- Kindle, Gerhard;
- Goldacker, Sigune;
- von Spee-Mayer, Caroline;
- Proietti, Michele;
- Bausch, Birke;
- Bettinger, Dominik;
- Schultheiß, Michael;
- Thimme, Robert;
- Schuppan, Detlef;
- Warnatz, Klaus;
- Globig, Anna-Maria;
- Strohmeier, Valentina;
- Surabattula, Rambabu;
- Leeming, Diana;
- Karsdal, Morten;
- Heeg, Maximilian
Timely detection of portal hypertension as a manifestation in a subgroup of patients with common variable immunodeficiency (CVID) represents a challenge since it is usually not associated with liver cirrhosis. To identify relevant markers for portal hypertension, we evaluated clinical history, laboratory parameters, and abdominal ultrasound including liver elastography and biomarkers of extracellular matrix formation. Twenty seven (6%) of 479 CVID patients presented with clinically significant portal hypertension as defined by either the presence of esophageal varices or ascites. This manifestation occurred late during the course of the disease (11.8 years after first diagnosis of CVID) and was typically part of a multiorgan disease and associated with a high mortality (11/27 patients died during follow up).
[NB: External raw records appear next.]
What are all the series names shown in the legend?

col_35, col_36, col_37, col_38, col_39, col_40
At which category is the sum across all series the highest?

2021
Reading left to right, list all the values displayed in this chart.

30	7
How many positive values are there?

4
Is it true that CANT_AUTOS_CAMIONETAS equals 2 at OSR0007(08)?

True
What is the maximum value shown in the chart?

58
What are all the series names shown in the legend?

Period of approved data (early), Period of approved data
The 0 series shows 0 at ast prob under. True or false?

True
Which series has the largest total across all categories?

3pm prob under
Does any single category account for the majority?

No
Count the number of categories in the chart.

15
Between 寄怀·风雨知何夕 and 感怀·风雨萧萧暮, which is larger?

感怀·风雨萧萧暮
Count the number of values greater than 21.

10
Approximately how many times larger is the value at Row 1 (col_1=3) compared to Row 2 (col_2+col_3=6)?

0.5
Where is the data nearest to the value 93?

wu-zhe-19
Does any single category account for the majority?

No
The strongest association with portal hypertension was found for splenomegaly with a longitudinal diameter of > 16 cm. Similarly, most patients presented with a liver stiffness measurement (LSM) of above 6.5 kPa, and a LSM above 20 kPa was always indicative of manifest portal hypertension. Additionally, many laboratory parameters including Pro-C4 were significantly altered in patients with portal hypertension without clearly increasing the discriminatory power to detect non-cirrhotic portal hypertension in CVID. Our data suggest that a spleen size above 16 cm and an elevated liver stiffness above 6.5 kPa should prompt further evaluation of portal hypertension and its sequelae, but earlier and better liquid biomarkers of this serious secondary complication in CVID are needed.